AVAILABLE RECORDS.
[Start of section]

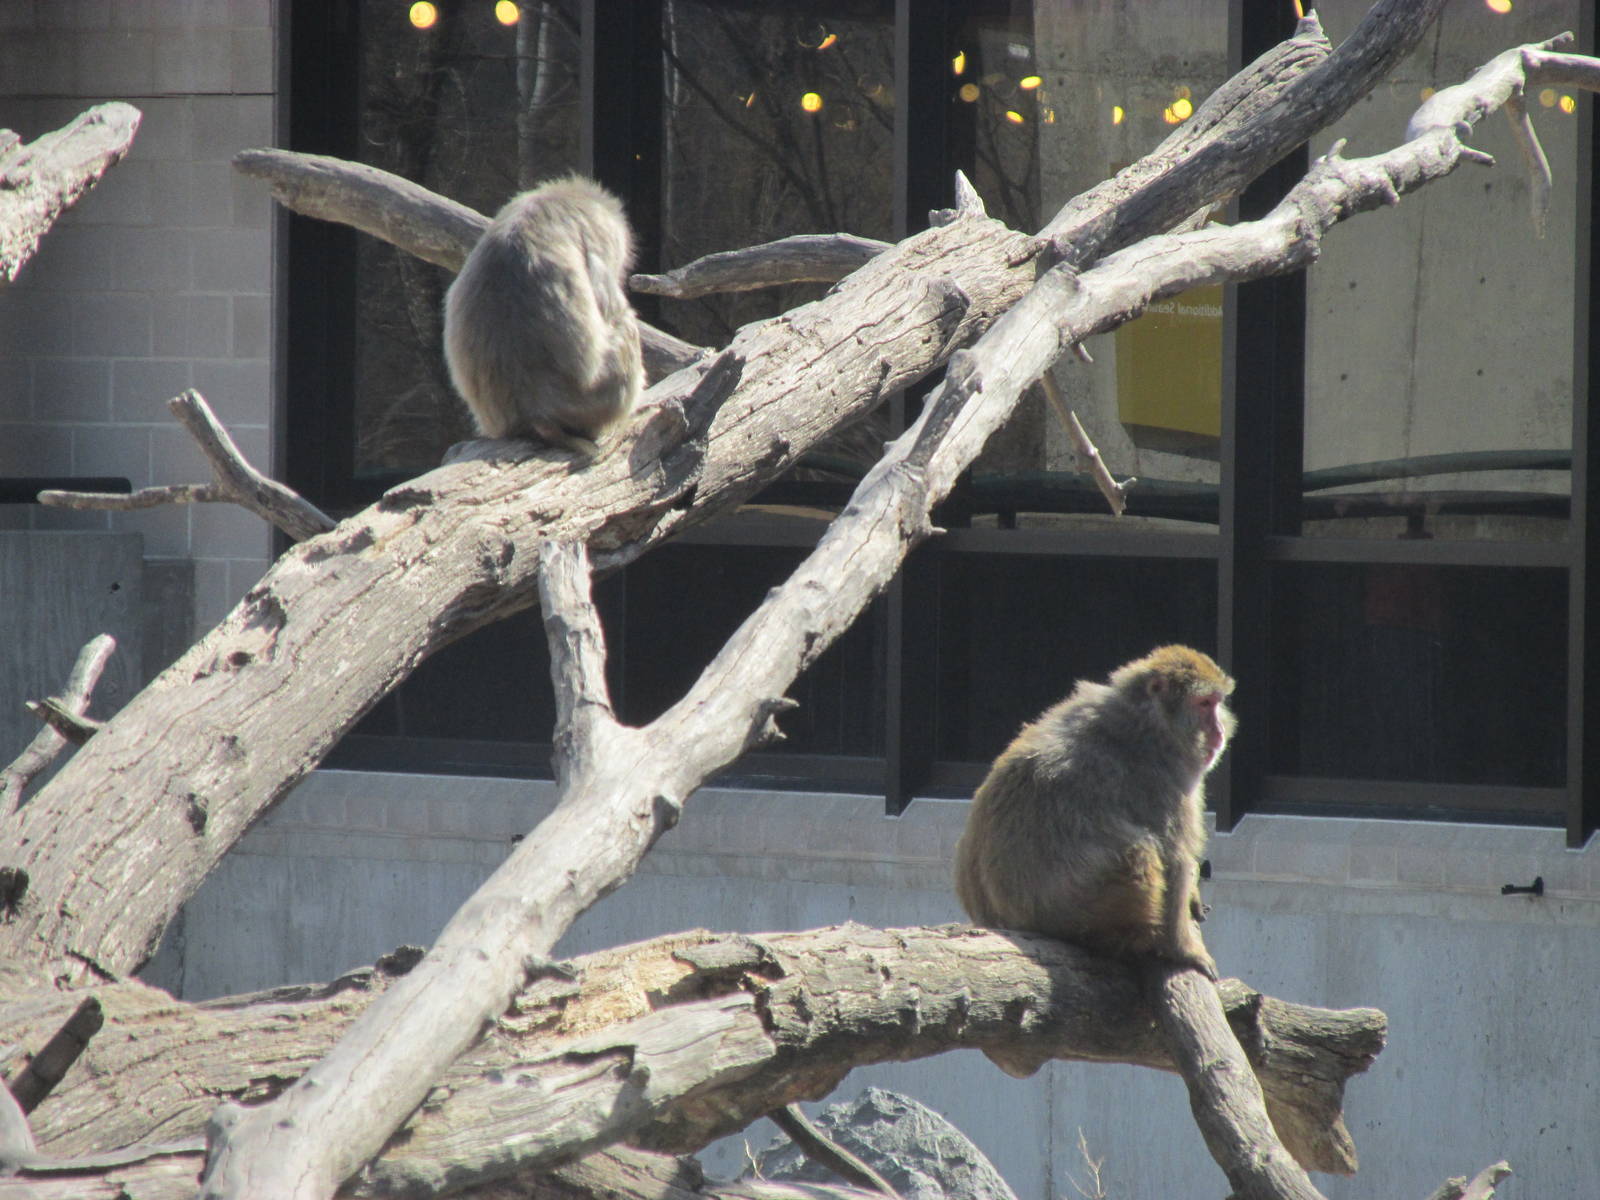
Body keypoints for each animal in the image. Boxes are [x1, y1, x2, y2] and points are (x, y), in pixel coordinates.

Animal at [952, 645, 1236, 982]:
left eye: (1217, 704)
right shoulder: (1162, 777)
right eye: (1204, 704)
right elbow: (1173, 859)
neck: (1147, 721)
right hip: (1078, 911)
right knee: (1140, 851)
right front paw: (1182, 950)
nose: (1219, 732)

[End of section]
[Start of section]

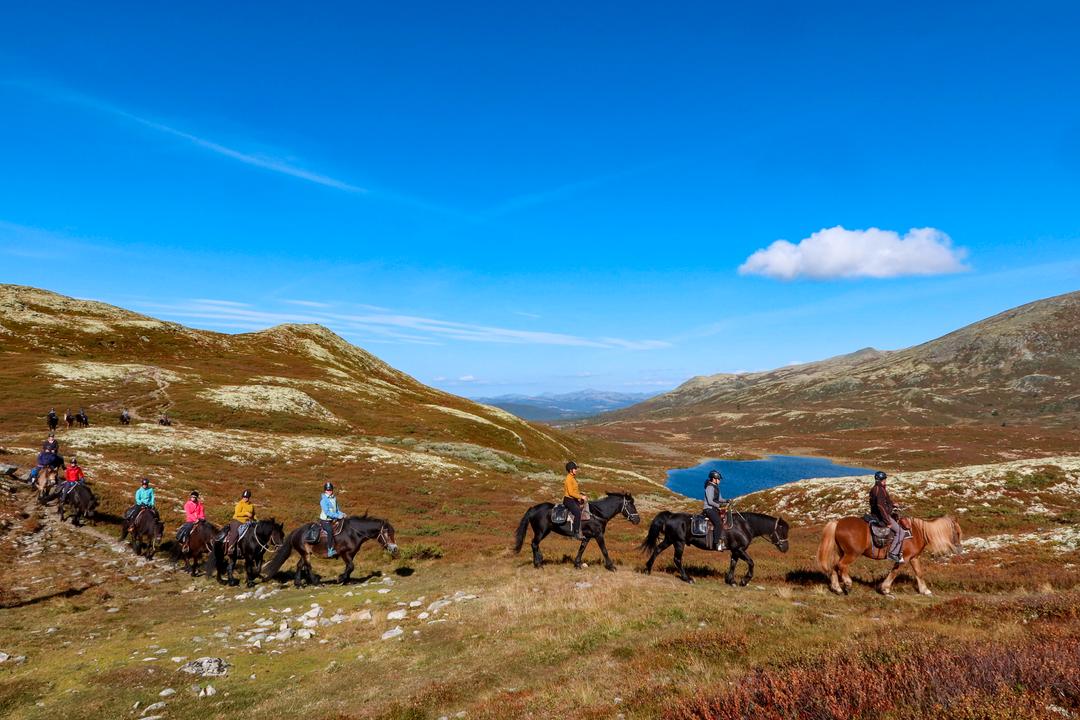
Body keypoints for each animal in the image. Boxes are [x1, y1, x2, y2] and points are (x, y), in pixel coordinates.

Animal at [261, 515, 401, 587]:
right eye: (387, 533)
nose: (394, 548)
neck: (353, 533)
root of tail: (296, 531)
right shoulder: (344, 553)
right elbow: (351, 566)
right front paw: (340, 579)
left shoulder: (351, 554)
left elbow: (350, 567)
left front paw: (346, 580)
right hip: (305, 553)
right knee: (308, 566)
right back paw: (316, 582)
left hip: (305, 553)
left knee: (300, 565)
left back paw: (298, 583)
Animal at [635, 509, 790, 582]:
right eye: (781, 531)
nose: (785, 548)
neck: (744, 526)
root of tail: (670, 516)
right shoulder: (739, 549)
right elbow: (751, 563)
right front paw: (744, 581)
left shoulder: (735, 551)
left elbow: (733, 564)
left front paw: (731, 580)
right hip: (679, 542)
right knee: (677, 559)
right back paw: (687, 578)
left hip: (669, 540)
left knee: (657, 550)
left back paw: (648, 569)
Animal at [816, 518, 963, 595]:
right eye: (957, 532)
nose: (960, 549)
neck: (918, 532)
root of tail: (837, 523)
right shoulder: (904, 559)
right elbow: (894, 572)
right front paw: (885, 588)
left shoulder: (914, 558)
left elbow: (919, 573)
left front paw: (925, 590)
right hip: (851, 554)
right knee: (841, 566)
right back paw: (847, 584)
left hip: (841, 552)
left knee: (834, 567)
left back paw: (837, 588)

[End of section]
[Start of section]

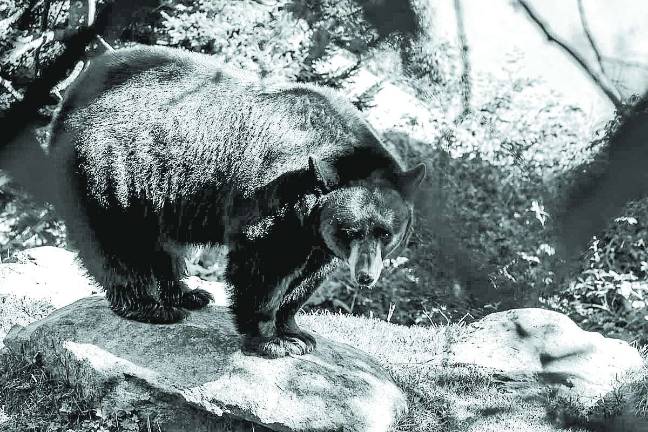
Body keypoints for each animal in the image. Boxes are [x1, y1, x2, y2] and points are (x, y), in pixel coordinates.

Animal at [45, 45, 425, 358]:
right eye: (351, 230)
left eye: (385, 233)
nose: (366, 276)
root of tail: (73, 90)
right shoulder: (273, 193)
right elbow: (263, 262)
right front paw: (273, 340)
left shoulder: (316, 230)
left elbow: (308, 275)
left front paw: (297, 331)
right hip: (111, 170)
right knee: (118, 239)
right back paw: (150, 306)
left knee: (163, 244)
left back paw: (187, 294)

[End of section]

TASK PROMPT. The answer must be all the lines above that hold the word "shoulder".

THE COMPLETED TASK.
right shoulder: (1162, 777)
right shoulder: (344, 553)
left shoulder: (351, 554)
right shoulder: (739, 549)
left shoulder: (735, 551)
right shoulder: (904, 559)
left shoulder: (914, 558)
right shoulder: (273, 193)
left shoulder: (316, 230)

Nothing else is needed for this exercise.